§ **INSTRUCTIONS FOR THE TASK**: Exactly the lines from the line with "Picture 3: another" through the final line of the records below, both ends included, are to be set down. Do not include pictures.

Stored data
[Start of section]

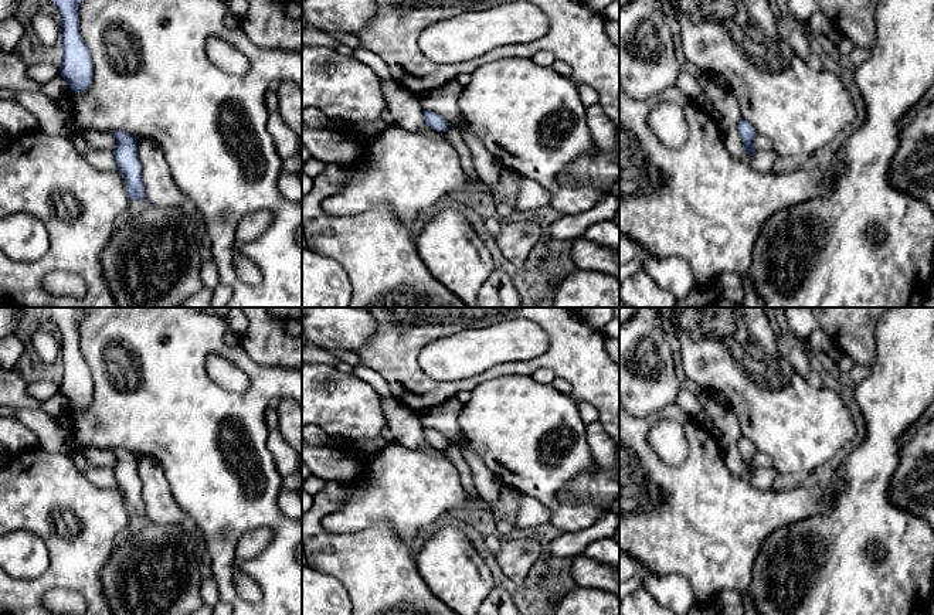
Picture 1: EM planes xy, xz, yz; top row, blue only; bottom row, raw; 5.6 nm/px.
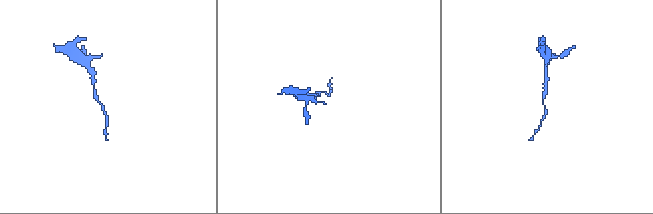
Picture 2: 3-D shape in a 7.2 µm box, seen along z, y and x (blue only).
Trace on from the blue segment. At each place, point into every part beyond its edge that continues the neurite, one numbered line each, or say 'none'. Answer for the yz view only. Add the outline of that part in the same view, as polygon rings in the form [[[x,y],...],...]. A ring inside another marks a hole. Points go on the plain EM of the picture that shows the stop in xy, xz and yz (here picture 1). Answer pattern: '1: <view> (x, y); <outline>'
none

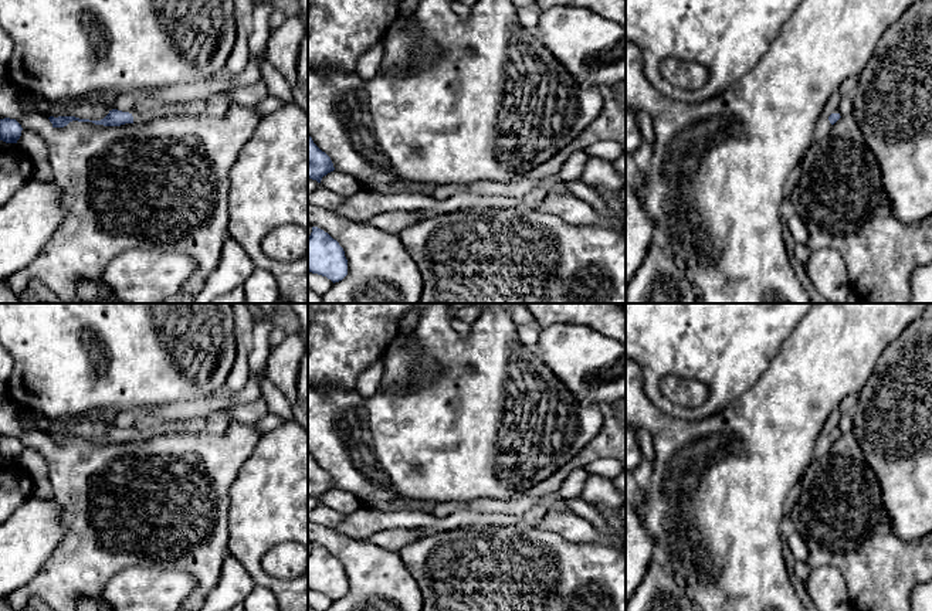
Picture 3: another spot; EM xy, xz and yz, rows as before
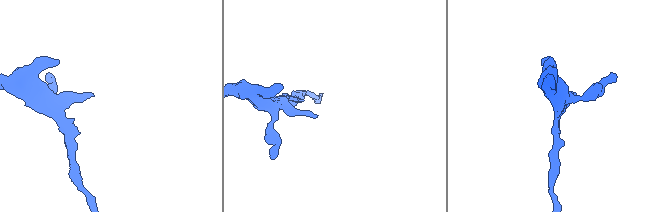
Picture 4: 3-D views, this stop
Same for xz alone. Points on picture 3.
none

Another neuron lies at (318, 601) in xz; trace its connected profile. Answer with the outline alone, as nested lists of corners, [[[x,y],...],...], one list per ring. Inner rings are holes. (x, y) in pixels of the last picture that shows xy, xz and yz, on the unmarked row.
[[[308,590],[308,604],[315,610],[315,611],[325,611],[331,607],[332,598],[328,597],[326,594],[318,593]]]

[End of section]

§ **SOLUTION TO THIS TASK**:
Picture 3: another spot; EM xy, xz and yz, rows as before
Picture 4: 3-D views, this stop
Same for xz alone. Points on picture 3.
none

Another neuron lies at (318, 601) in xz; trace its connected profile. Answer with the outline alone, as nested lists of corners, [[[x,y],...],...], one list per ring. Inner rings are holes. (x, y) in pixels of the last picture that shows xy, xz and yz, on the unmarked row.
[[[308,590],[308,604],[315,610],[315,611],[325,611],[331,607],[332,598],[328,597],[326,594],[318,593]]]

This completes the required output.